AOC Plays Victim

PUBLISHED: 4:04 PM 28 Jul 2021

Veritas Finds ‘Unreleased’ CNN Doc of AOC Comparing Jan 6 To Sexual Assault

But… she’s a victim…

What a joke. (Source: YouTube Screenshot)

Not only is Alexandria Ocasio-Cortez woefully ignorant and some claim irretrievably stupid, she’s also apparently a victim in her own mind. Or, at least, that’s what she told CNN in a documentary about January 6, which never aired.

Project Veritas got a copy and reported:

  • Dana Bash, CNN Anchor and Chief Political Correspondent: “You’re now in your second term in the House, you have 12 million Twitter followers, nine million Instagram followers, and they all know you by three letters: AOC. So, what’s it like to be AOC?”
  • Bash: “What’s it like to be one of the most famous politicians in America, to be both adored and reviled with seemingly equal passion, and to be known by just three letters?”
  • Bash: “When I was your age, I was trying to fit into the world as it is, not trying to change it. Where do you get that confidence?”
  • Bash: “Being Alexandria Ocasio-Cortez means defying expectations.”
  • Congresswoman Alexandria Ocasio-Cortez: “After the [January Sixth] attack, I hid behind my door…I just hear, ‘Where is she? Where is she?’ This was the moment where I thought everything was over.”
  • Ocasio-Cortez: “I’m a survivor of sexual assault. I haven’t told many people that in my life.”
  • Ocasio-Cortez: “For a lot of [sexual assault] survivors across the country, the decision to come forward oftentimes does not feel like a conscious one. That impact was doubled that day because of the misogyny and the racism that was so deeply rooted and animated — that attack on the Capitol, you know, white supremacy and patriarchy are very linked in a lot of ways. There’s a lot of sexualizing of that violence.”
  • Ocasio-Cortez: “I think especially when it comes to women in politics, you’re always being picked apart for even the very small aesthetic decisions that you make.”

[WASHINGTON, D.C. – July 27, 2021] Project Veritas published a new video today of an unreleased CNN documentary that features Congresswoman Alexandria Ocasio-Cortez describing her life experiences and political career.

CNN anchor and chief political correspondent, Dana Bash, interviewed Ocasio-Cortez and appeared to ask what many may consider to be “softball questions.”

Bash: “You’re now in your second term in the House, you have 12 million Twitter followers, nine million Instagram followers, and they all know you by three letters: AOC. So, what’s it like to be AOC?”

Ocasio-Cortez: “Um, you know, it’s, uh, it’s an interesting question because I just feel like I really try to be is — to be like my neighbors and to be, um, like the folks at the bodega that I get coffee from.”
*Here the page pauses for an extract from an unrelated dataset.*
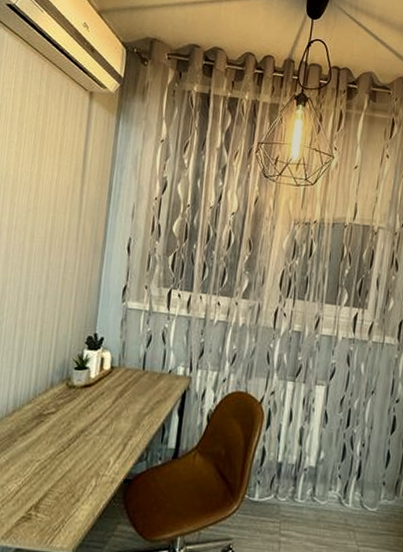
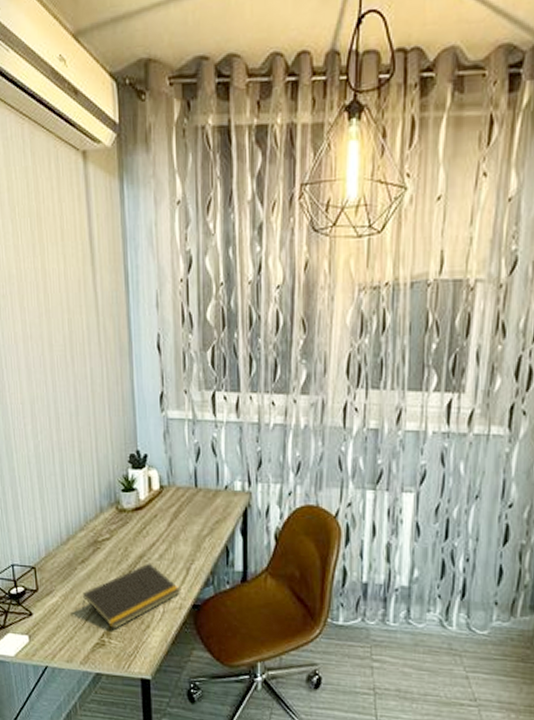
notepad: none [15,437,116,503] -> present [82,563,181,630]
Bash: “How are you most misunderstood?”

Ocasio-Cortez: “Just — thinking that I’m rash, unintelligent, and that I intend to do harm. I think that particularly the misperception that I’m here to do harm to our country, it’s unfortunate.”
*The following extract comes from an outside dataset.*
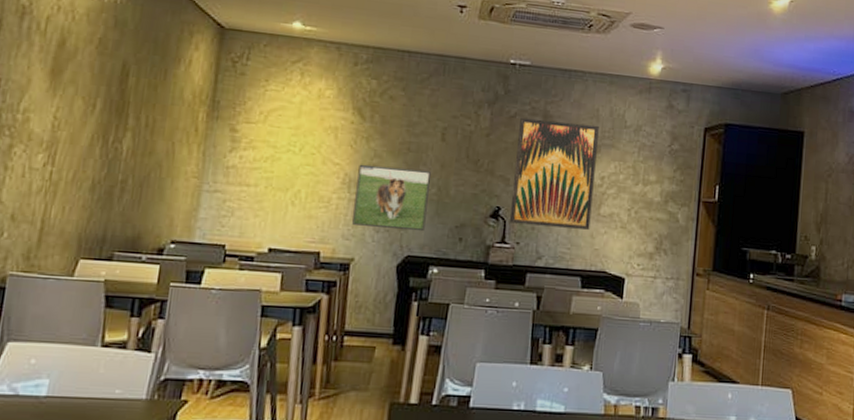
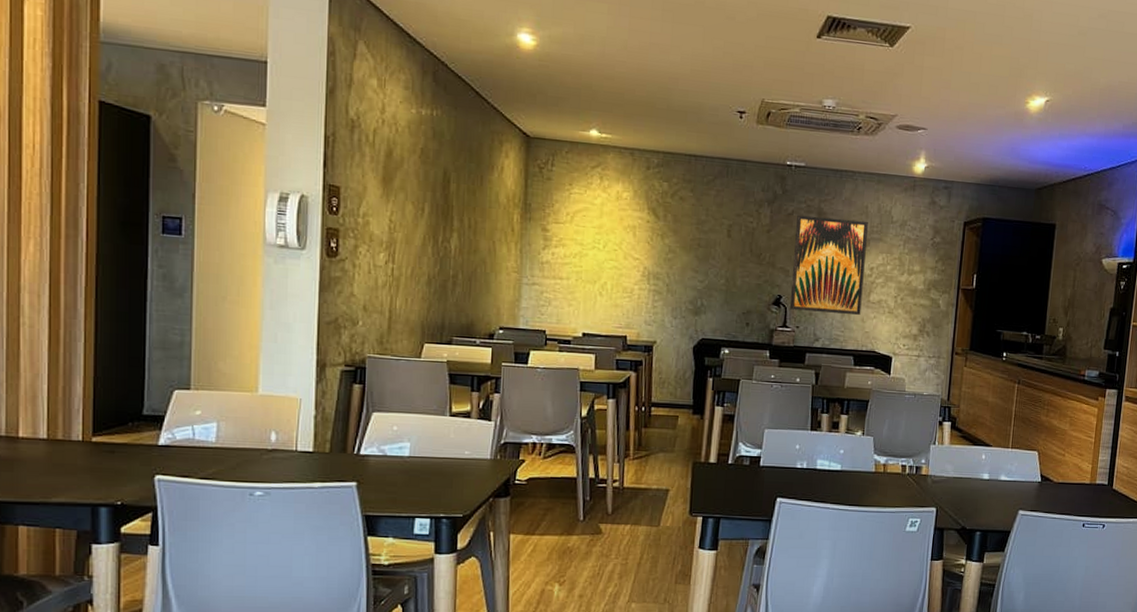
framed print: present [352,164,431,232] -> none [653,258,719,318]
Bash asked Ocasio-Cortez about her experience during the events of January 6.

“After the attack, I hid behind my door…I just hear, ‘Where is she? Where is she?’ This was the moment where I thought everything was over,” Ocasio-Cortez said.

Ocasio-Cortez went on to tie her alleged personal “sexual assault” experience with what happened on January 6.

“I’m a survivor of sexual assault. I haven’t told many people that in my life,” she said.

“For a lot of survivors across the country, the decision to come forward oftentimes does not feel like a conscious one. That impact was doubled that day because of the misogyny and the racism that was so deeply rooted and animated — that attack on the Capitol, you know, white supremacy and patriarchy are very linked in a lot of ways. There’s a lot of sexualizing of that violence.”

Bash followed up with Ocasio-Cortez after this statement, asking if she was afraid of being “raped” and killed on January 6. Ocasio-Cortez responded in the affirmative.

Also, during the interview, Bash and Ocasio-Cortez discussed the alleged adversity and advantages that “confident women” deal with in Washington D.C.

Bash: “You talked about being a woman, you sometimes take heat for your celebrity status for being glamorous. One thing that you said that really struck me is femininity has power. What do you mean by that?”

Ocasio-Cortez: “I think especially when it comes to women in politics, you’re always being picked apart for even the very small aesthetic decisions that you make.”

Bash: “You embrace the power.”

Ocasio-Cortez: “Yeah. Yeah.”

Bash: “How do you use that power? The power of femininity as you describe it?”

Ocasio-Cortez: “We’re really taught to shy away from embracing femininity and the way that I think — when we embrace it, we say power.”